What is needed =
Work through the data below and state how many lines contain "也就是勾上", giving that number alone.

Working data =
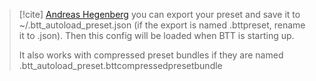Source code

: > [!cite] [Andreas Hegenberg](https://community.folivora.ai/t/dotfile-configuration/25654/2?u=jimratliff)
> you can export your preset and save it to ~/.btt_autoload_preset.json (if the export is named .bttpreset, rename it to .json). Then this config will be loaded when BTT is starting up.
> 
> It also works with compressed preset bundles if they are named .btt_autoload_preset.bttcompressedpresetbundle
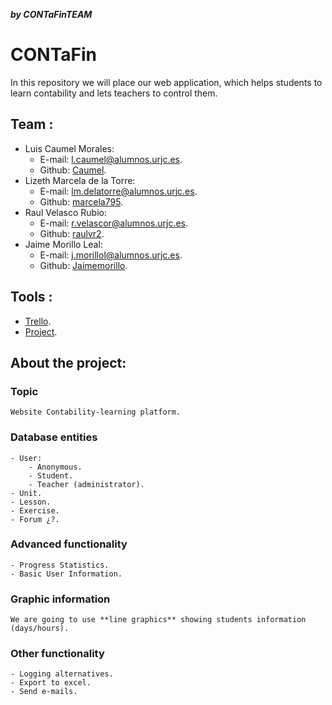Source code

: ***by CONTaFinTEAM***
# CONTaFin
In this repository we will place our web application, which helps students to learn contability and lets teachers to control them.

## Team : 
- Luis Caumel Morales:
	- E-mail: l.caumel@alumnos.urjc.es.
	- Github: [Caumel](https://github.com/Caumel).
- Lizeth Marcela de la Torre:
	- E-mail: lm.delatorre@alumnos.urjc.es.
	- Github: [marcela795](https://github.com/marcela795).
- Raul Velasco Rubio:
	- E-mail: r.velascor@alumnos.urjc.es.
	- Github: [raulvr2](https://github.com/raulvr2).
- Jaime Morillo Leal:
	- E-mail: j.morillol@alumnos.urjc.es.
	- Github: [Jaimemorillo](https://github.com/Jaimemorillo).

## Tools :
- [Trello](https://trello.com/b/4dZpQcvA/desarrollo-de-aplicaciones-web).
- [Project](https://github.com/Caumel/DAW-G11-2018).

## About the project:

### Topic
	Website Contability-learning platform.
### Database entities
	- User:
		- Anonymous.
		- Student.
		- Teacher (administrator).
	- Unit.
	- Lesson.
	- Exercise.
	- Forum ¿?.
### Advanced functionality
	- Progress Statistics.
	- Basic User Information.
### Graphic information
	We are going to use **line graphics** showing students information (days/hours).
### Other functionality
	- Logging alternatives.
	- Export to excel.
	- Send e-mails.





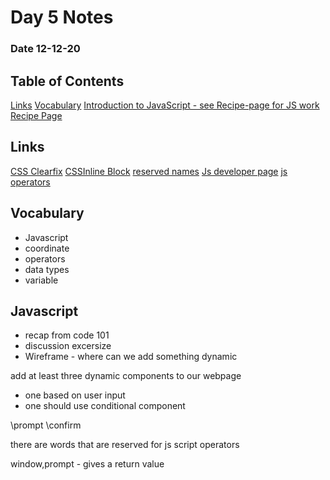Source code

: # Day 5 Notes
### Date 12-12-20

## Table of Contents
[Links](#links)
[Vocabulary](#vocabulary)
[Introduction to JavaScript - see Recipe-page for JS work](#javascript)
[Recipe Page](https://jinman36.github.io/Recipe-page/)


## Links
[CSS Clearfix](https://www.w3schools.com/howto/howto_css_clearfix.asp)
[CSSInline Block](https://www.w3schools.com/css/css_inline-block.asp#:~:text=Also%2C%20with%20display%3A%20inline%2D,sit%20next%20to%20other%20elements)
[reserved names](www.w3schools.com/js/js_reserved.asp)
[Js developer page](https://developer.mozilla.org/en-US/docs/Web/API/Console/log)
[js operators](tutorialsteacher.com/javascript/javascript-operators)


## Vocabulary
- Javascript
- coordinate
- operators
- data types
- variable

## Javascript
- recap from code 101
- discussion excersize
- Wireframe - where can we add something dynamic

add at least three dynamic components to our webpage
- one based on user input
- one should use conditional component

\prompt
\confirm


there are words that are reserved for js script operators




window,prompt - gives a return value


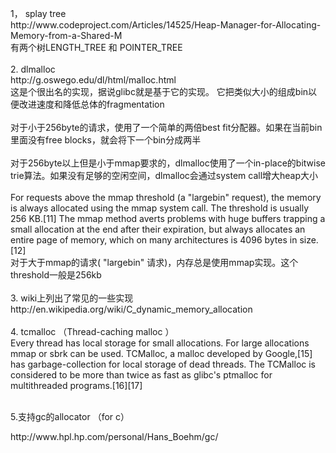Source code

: <p>1， splay tree<br />http://www.codeproject.com/Articles/14525/Heap-Manager-for-Allocating-Memory-from-a-Shared-M<br />有两个树LENGTH_TREE 和 POINTER_TREE<br /><br />2. dlmalloc <br />http://g.oswego.edu/dl/html/malloc.html<br />这是个很出名的实现，据说glibc就是基于它的实现。 它把类似大小的组成bin以便改进速度和降低总体的fragmentation<br /><br />对于小于256byte的请求，使用了一个简单的两倍best fit分配器。如果在当前bin里面没有free blocks，就会将下一个bin分成两半<br /><br />对于256byte以上但是小于mmap要求的，dlmalloc使用了一个in-place的bitwise trie算法。如果没有足够的空闲空间，dlmalloc会通过system call增大heap大小<br /><br />For requests above the mmap threshold (a "largebin" request), the memory is always allocated using the mmap system call. The threshold is usually 256 KB.[11] The mmap method averts problems with huge buffers trapping a small allocation at the end after their expiration, but always allocates an entire page of memory, which on many architectures is 4096 bytes in size.[12]<br />对于大于mmap的请求( "largebin" 请求)，内存总是使用mmap实现。这个threshold一般是256kb<br /><br />3. wiki上列出了常见的一些实现<br />http://en.wikipedia.org/wiki/C_dynamic_memory_allocation<br /><br />4. tcmalloc （Thread-caching malloc ）<br />Every thread has local storage for small allocations. For large allocations mmap or sbrk can be used. TCMalloc, a malloc developed by Google,[15] has garbage-collection for local storage of dead threads. The TCMalloc is considered to be more than twice as fast as glibc's ptmalloc for multithreaded programs.[16][17]<br /><br /></p>
<p>5.支持gc的allocator （for c）</p>
<p>http://www.hpl.hp.com/personal/Hans_Boehm/gc/</p>
<p>&nbsp;</p>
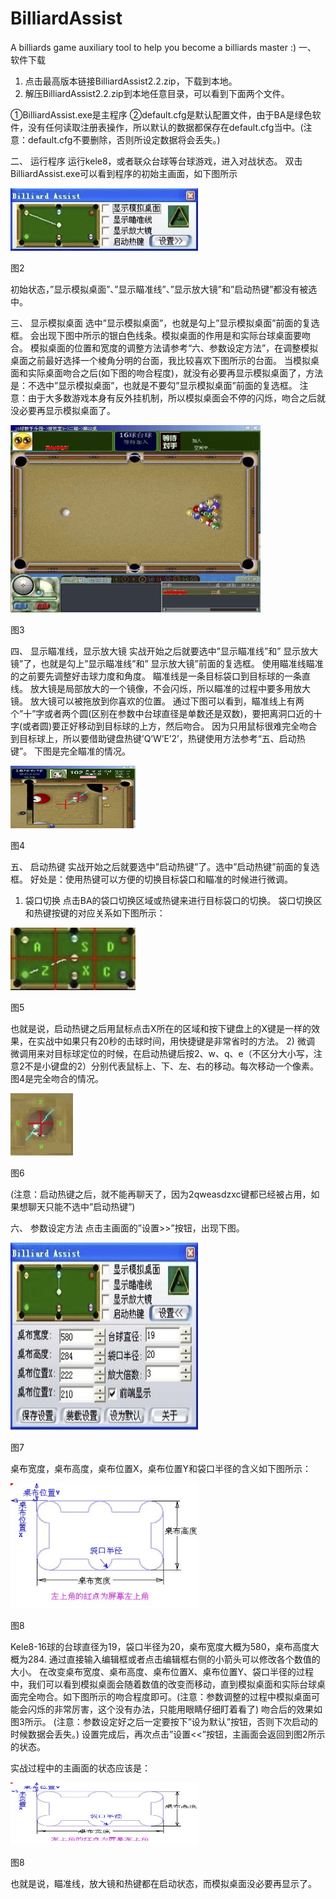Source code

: # BilliardAssist
A billiards game auxiliary tool to help you become a billiards master :)
一、	软件下载
1) 点击最高版本链接BilliardAssist2.2.zip，下载到本地。
2) 解压BilliardAssist2.2.zip到本地任意目录，可以看到下面两个文件。
 
①BilliardAssist.exe是主程序
②default.cfg是默认配置文件，由于BA是绿色软件，没有任何读取注册表操作，所以默认的数据都保存在default.cfg当中。(注意：default.cfg不要删除，否则所设定数据将会丢失。)

二、	运行程序
运行kele8，或者联众台球等台球游戏，进入对战状态。
双击BilliardAssist.exe可以看到程序的初始主画面，如下图所示

 <img src="./img/main1.jpg?raw=true" width="300" height="100">

图2

初始状态，”显示模拟桌面”、”显示瞄准线”、”显示放大镜”和”启动热键”都没有被选中。

三、	显示模拟桌面
选中”显示模拟桌面”，也就是勾上”显示模拟桌面”前面的复选框。
会出现下图中所示的银白色线条。模拟桌面的作用是和实际台球桌面要吻合。
模拟桌面的位置和宽度的调整方法请参考“六、参数设定方法”，在调整模拟桌面之前最好选择一个棱角分明的台面，我比较喜欢下图所示的台面。
当模拟桌面和实际桌面吻合之后(如下图的吻合程度)，就没有必要再显示模拟桌面了，方法是：不选中”显示模拟桌面”，也就是不要勾”显示模拟桌面”前面的复选框。
注意：由于大多数游戏本身有反外挂机制，所以模拟桌面会不停的闪烁，吻合之后就没必要再显示模拟桌面了。

 <img src="./img/main2.jpg?raw=true" width="400" height="300">

图3


四、	显示瞄准线，显示放大镜
实战开始之后就要选中”显示瞄准线”和” 显示放大镜”了，也就是勾上”显示瞄准线”和” 显示放大镜”前面的复选框。
使用瞄准线瞄准的之前要先调整好击球力度和角度。
瞄准线是一条目标袋口到目标球的一条直线。
放大镜是局部放大的一个镜像，不会闪烁，所以瞄准的过程中要多用放大镜。
放大镜可以被拖放到你喜欢的位置。
通过下图可以看到，瞄准线上有两个”十”字或者两个圆(区别在参数中台球直径是单数还是双数)，要把离洞口近的十字(或者圆)要正好移动到目标球的上方，然后吻合。
因为只用鼠标很难完全吻合到目标球上，所以要借助键盘热键’Q’W’E’2’，热键使用方法参考“五、启动热键”。
下图是完全瞄准的情况。

 <img src="./img/main3.jpg?raw=true" width="200" height="100">

图4

五、	启动热键
实战开始之后就要选中”启动热键”了。选中”启动热键”前面的复选框。
好处是：使用热键可以方便的切换目标袋口和瞄准的时候进行微调。
1) 袋口切换
点击BA的袋口切换区域或热键来进行目标袋口的切换。
袋口切换区和热键按键的对应关系如下图所示：

 <img src="./img/main4.jpg?raw=true" width="200" height="100">

图5

也就是说，启动热键之后用鼠标点击X所在的区域和按下键盘上的X键是一样的效果，在实战中如果只有20秒的击球时间，用快捷键是非常省时的方法。
2) 微调
微调用来对目标球定位的时候，在启动热键后按2、w、q、e（不区分大小写，注意2不是小键盘的2）分别代表鼠标上、下、左、右的移动。每次移动一个像素。图4是完全吻合的情况。

 <img src="./img/main5.jpg?raw=true" width="100" height="100">

图6

(注意：启动热键之后，就不能再聊天了，因为2qweasdzxc键都已经被占用，如果想聊天只能不选中”启动热键”)

六、	参数设定方法
点击主画面的”设置>>”按钮，出现下图。

 <img src="./img/main6.jpg?raw=true" width="300" height="300">

图7

桌布宽度，桌布高度，桌布位置X，桌布位置Y和袋口半径的含义如下图所示：

 <img src="./img/main7.jpg?raw=true" width="300" height="200">

图8

Kele8-16球的台球直径为19，袋口半径为20，桌布宽度大概为580，桌布高度大概为284.
通过直接输入编辑框或者点击编辑框右侧的小箭头可以修改各个数值的大小。
在改变桌布宽度、桌布高度、桌布位置X、桌布位置Y、袋口半径的过程中，我们可以看到模拟桌面会随着数值的改变而移动，直到模拟桌面和实际台球桌面完全吻合。如下图所示的吻合程度即可。(注意：参数调整的过程中模拟桌面可能会闪烁的非常厉害，这个没有办法，只能用眼睛仔细盯着看了)
吻合后的效果如图3所示。
(注意：参数设定好之后一定要按下”设为默认”按钮，否则下次启动的时候数据会丢失。)
设置完成后，再次点击”设置<<”按钮，主画面会返回到图2所示的状态。



实战过程中的主画面的状态应该是：

 <img src="./img/main7.jpg?raw=true" width="300" height="100">

图8

也就是说，瞄准线，放大镜和热键都在启动状态，而模拟桌面没必要再显示了。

Exercise output =
2